→ **Extracted information**
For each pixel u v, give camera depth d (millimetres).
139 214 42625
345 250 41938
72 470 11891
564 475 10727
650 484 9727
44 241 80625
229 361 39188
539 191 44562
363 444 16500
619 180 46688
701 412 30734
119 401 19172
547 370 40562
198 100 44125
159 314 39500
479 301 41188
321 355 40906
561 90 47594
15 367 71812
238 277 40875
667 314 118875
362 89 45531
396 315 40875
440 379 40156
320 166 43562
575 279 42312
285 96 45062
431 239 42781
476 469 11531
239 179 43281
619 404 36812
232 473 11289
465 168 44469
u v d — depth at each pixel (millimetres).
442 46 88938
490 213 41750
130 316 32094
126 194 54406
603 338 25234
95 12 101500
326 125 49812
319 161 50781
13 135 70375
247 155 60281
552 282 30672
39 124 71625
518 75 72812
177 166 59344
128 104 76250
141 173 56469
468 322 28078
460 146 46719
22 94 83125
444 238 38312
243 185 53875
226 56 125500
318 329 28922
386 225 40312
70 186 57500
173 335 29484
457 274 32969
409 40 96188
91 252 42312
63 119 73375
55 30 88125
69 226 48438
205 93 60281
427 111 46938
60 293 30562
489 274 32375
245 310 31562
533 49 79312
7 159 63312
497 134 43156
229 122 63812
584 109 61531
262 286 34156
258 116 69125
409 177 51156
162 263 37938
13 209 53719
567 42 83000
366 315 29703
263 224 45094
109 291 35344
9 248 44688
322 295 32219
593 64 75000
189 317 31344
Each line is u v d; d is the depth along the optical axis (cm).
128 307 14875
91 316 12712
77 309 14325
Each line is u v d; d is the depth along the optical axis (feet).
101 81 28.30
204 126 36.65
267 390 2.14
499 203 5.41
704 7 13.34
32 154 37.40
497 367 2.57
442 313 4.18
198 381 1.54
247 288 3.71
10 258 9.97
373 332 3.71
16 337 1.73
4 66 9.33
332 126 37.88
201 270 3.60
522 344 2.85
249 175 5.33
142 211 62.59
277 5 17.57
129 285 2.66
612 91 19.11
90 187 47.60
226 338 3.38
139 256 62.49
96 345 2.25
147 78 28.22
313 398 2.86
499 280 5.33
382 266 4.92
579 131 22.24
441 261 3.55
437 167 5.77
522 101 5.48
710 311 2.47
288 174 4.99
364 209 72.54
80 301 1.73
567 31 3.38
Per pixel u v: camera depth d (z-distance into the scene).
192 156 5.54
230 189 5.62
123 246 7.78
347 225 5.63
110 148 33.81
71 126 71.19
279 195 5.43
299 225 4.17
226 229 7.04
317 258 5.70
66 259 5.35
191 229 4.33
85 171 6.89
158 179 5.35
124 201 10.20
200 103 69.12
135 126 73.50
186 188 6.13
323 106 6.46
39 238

→ **Assignment**
In the records above, the line with "44 241 80625" marks the start and the line with "247 155 60281" marks the end; copy that stretch exactly, both lines included, and nothing else.

→ **Written response**
44 241 80625
229 361 39188
539 191 44562
363 444 16500
619 180 46688
701 412 30734
119 401 19172
547 370 40562
198 100 44125
159 314 39500
479 301 41188
321 355 40906
561 90 47594
15 367 71812
238 277 40875
667 314 118875
362 89 45531
396 315 40875
440 379 40156
320 166 43562
575 279 42312
285 96 45062
431 239 42781
476 469 11531
239 179 43281
619 404 36812
232 473 11289
465 168 44469
u v d — depth at each pixel (millimetres).
442 46 88938
490 213 41750
130 316 32094
126 194 54406
603 338 25234
95 12 101500
326 125 49812
319 161 50781
13 135 70375
247 155 60281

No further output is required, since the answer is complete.